With a paradigm shift into machine intelligence, we can derive insight from, and act upon, rapidly expanding data sets we collect. In personalised retargeting, inter alia, decisions about products that should be shown on ads are typically made in less than 10 milliseconds, faster than it takes to blink a human eye.
Incorporating self-learning algorithms has made it possible to analyse people as individuals, rather than ordinary segmentation into predicted groups. It allows marketers to buy media that can appeal to a user’s behaviour proactively, instead of reactively. There is also no more the matter of where a particular ad is placed, but to whom the banner is shown. Machines can follow a target group and tailor ads to the behavior and preferences of a user in an ultra-precise way that humans just can’t do.
Creative directors vs algorithms: producing video ads
Artificial Intelligence is also stepping up to tackle the world of creativity. If you haven’t seen it yet, check out Saatchi & Saatchi’s film – conceived, edited and directed by machines.
McCann Erickson Japan took AI to the next level, in a creative battle by pitting the the world’s first robot Creative Director called AI-CD β, against human counterpart, creative Director Mitsuru Kuramoto. Both were given the task of creating an ad spot which people judged by voting.
Although the computer was able to give creative direction for commercials or draw from a database of tagged and analyse TV commercials from the past, it appeared humanity had triumphed, as Kuramoto won 54 per cent of the vote compared to his AI counterpart: 46 per cent. But that number is awfully close to being even, and one could just as easily assume one day the figures may be swapped.
For now, it shows that in the creative landscape, human interaction and empathy might still be what prevents us from being indistinguishable (and perhaps replaceable by machines).

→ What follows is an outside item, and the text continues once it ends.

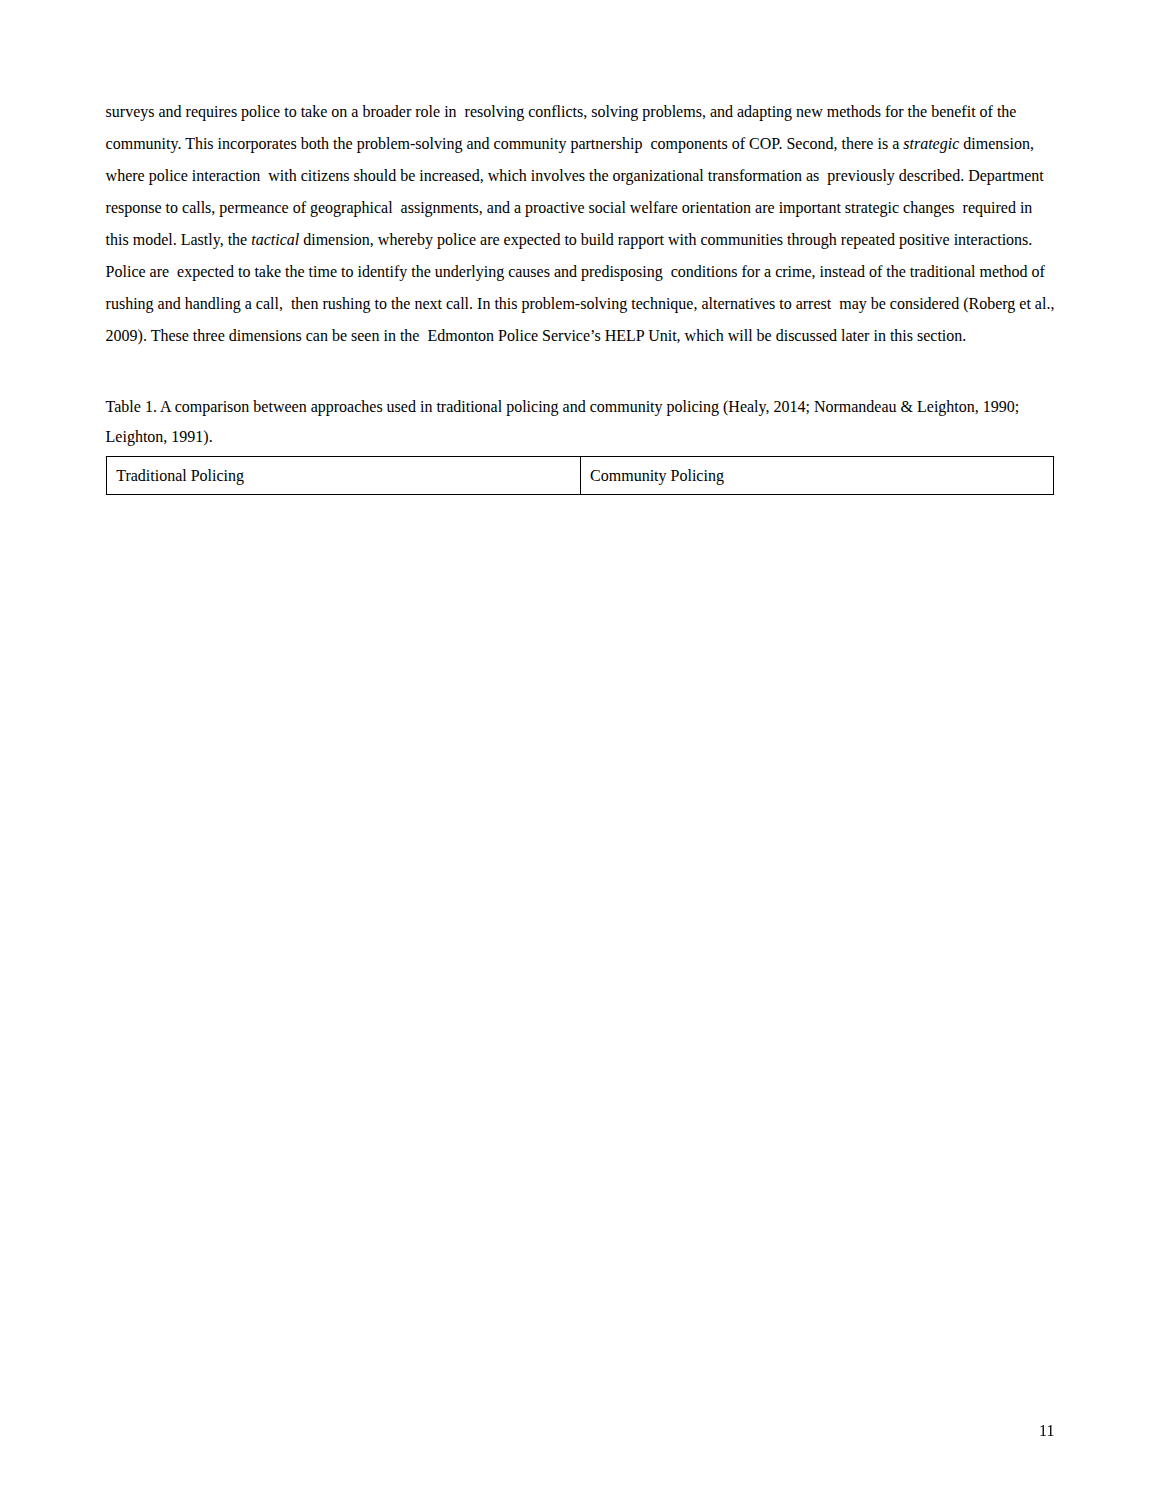surveys and requires police to take on a broader role in resolving conflicts, solving problems, and adapting new methods for the benefit of the community. This incorporates both the problem-solving and community partnership components of COP. Second, there is a strategic dimension, where police interaction with citizens should be increased, which involves the organizational transformation as previously described. Department response to calls, permeance of geographical assignments, and a proactive social welfare orientation are important strategic changes required in this model. Lastly, the tactical dimension, whereby police are expected to build rapport with communities through repeated positive interactions. Police are expected to take the time to identify the underlying causes and predisposing conditions for a crime, instead of the traditional method of rushing and handling a call, then rushing to the next call. In this problem-solving technique, alternatives to arrest may be considered (Roberg et al., 2009). These three dimensions can be seen in the Edmonton Police Service’s HELP Unit, which will be discussed later in this section.
Table 1. A comparison between approaches used in traditional policing and community policing (Healy, 2014; Normandeau & Leighton, 1990; Leighton, 1991).
| Traditional Policing | Community Policing |
11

The AI apocalypse is actually a hot subject of literary and philosophical debate. One instance of the future was imagined by computer scientist, Eliezer Yudkowsky, in a paper from the 2008 book, Global Catastrophic Risks: “It would be physically possible to build a brain that computed a million times as fast as a human brain… If a human mind were thus accelerated, a subjective year of thinking would be accomplished for every 31 physical seconds in the outside world, and a millennium would fly by in eight-and-a-half hours.” Yudkowsky thinks that if we don’t get on top of this now it will be too late. “AI runs on a different timescale than you do; by the time your neurons finish thinking the words ‘I should do something’ you have already lost.”
To add reality to this stark future, a new PwC report has found that 38 per cent of US jobs will be replaced by robots and artificial intelligence by the early 2030s.
Time will tell if AI can learn to be even more creative and effective than human minds and how it will influence workplaces. But for now, it will drive the growth of many new jobs – including some entirely new categories. According to the World Economic Forum, 65 per cent of children entering primary school today will end up in jobs that currently don’t exist; some roles will become extinct, others will be created.
What we already know about the marketing industry is that when algorithms are able to learn from data, it makes it easier for brands to understand customers on a larger, more global scale rather than just as separate, local entities. What we humans do with this newfound power remains yet to be seen.